# [Dettagli del problema]
Per favore, disponi come elenco numerato tutte le righe, dalla riga che contiene "the web app" giù fino a quella che contiene "1. Add a rule", entrambe incluse e senza le righe vuote.

--------------------

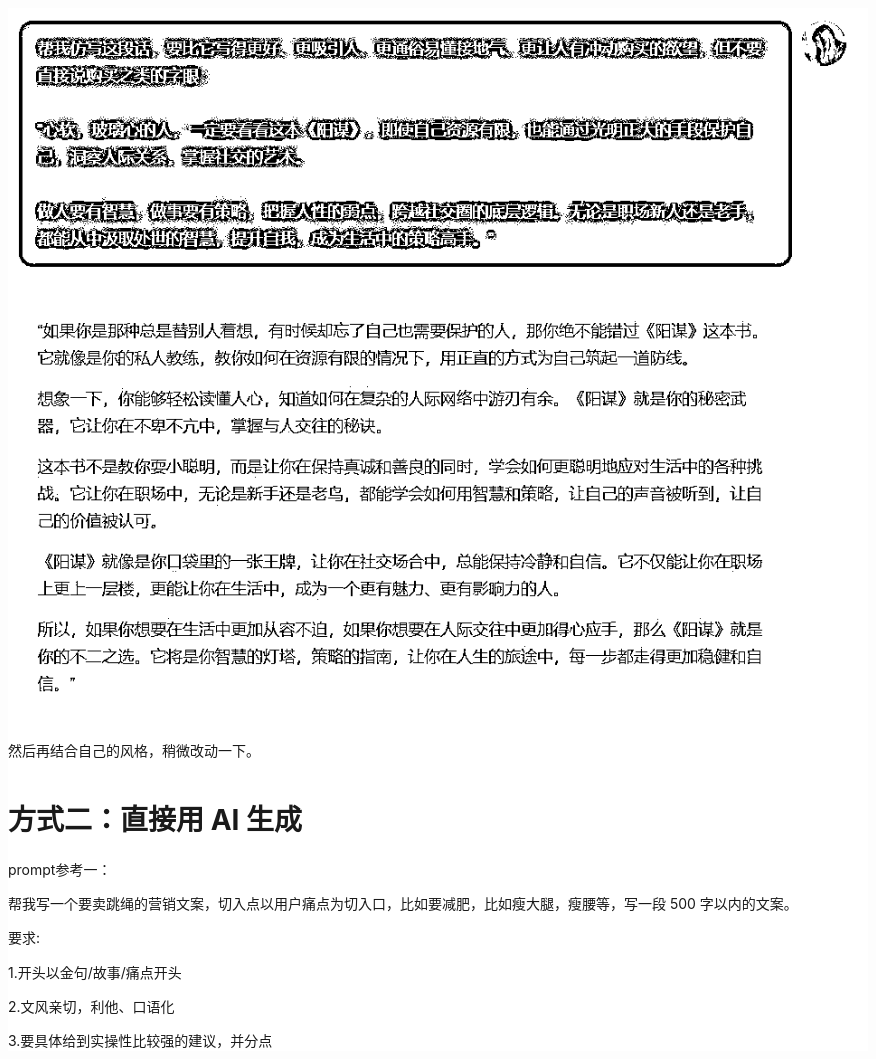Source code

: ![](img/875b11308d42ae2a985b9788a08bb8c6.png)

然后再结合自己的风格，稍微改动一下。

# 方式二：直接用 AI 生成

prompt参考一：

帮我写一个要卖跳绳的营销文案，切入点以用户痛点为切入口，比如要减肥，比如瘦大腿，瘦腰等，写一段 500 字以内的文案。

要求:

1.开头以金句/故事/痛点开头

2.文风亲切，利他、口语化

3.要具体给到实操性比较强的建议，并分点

--------------------

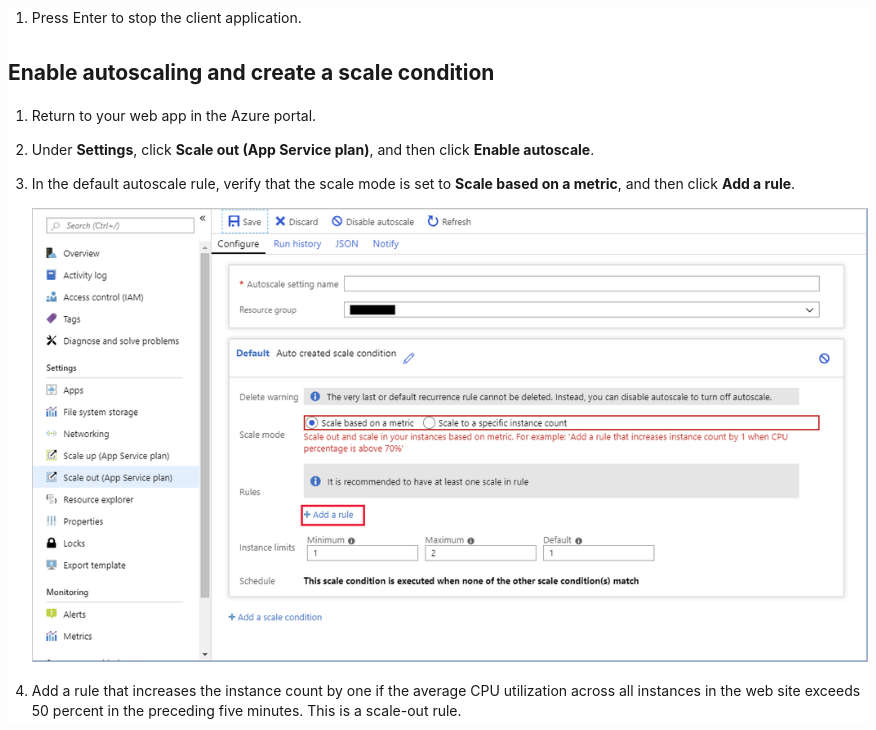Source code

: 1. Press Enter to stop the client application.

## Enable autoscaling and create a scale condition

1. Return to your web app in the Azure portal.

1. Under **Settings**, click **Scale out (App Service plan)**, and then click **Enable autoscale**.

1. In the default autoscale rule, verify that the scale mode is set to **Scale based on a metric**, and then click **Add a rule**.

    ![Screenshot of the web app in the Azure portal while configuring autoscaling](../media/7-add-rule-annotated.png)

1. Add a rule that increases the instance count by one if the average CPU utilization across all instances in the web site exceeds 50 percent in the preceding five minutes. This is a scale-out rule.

--------------------

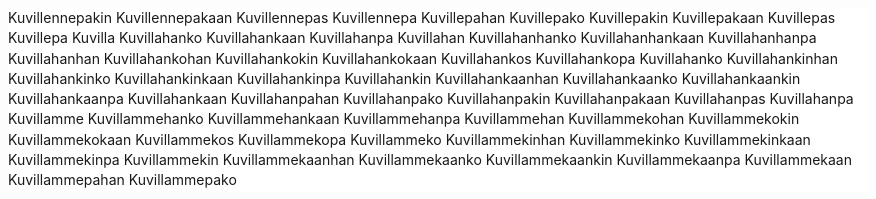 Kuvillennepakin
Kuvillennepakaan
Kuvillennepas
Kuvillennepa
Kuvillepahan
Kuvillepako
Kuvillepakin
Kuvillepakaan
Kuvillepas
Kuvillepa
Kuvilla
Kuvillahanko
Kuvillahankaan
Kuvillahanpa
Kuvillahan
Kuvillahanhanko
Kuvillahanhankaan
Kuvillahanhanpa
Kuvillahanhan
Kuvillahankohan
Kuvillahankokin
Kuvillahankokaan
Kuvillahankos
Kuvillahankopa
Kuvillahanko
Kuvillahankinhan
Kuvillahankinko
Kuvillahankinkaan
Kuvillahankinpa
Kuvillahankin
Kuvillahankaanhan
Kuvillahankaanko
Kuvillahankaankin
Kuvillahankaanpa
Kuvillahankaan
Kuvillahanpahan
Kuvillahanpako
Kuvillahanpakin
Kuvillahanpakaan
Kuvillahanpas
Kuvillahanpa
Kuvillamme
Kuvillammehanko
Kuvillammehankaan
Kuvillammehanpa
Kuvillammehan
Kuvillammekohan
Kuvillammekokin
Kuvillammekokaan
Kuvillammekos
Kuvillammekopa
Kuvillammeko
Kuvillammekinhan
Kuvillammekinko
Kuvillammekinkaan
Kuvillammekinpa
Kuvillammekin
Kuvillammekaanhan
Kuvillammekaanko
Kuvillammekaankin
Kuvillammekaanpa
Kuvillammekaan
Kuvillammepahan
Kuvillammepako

--------------------

# [Soluzione esercizio]
1.     ![Screenshot of the web app in the Azure portal while configuring autoscaling](../media/7-add-rule-annotated.png)
2. 1. Add a rule that increases the instance count by one if the average CPU utilization across all instances in the web site exceeds 50 percent in the preceding five minutes. This is a scale-out rule.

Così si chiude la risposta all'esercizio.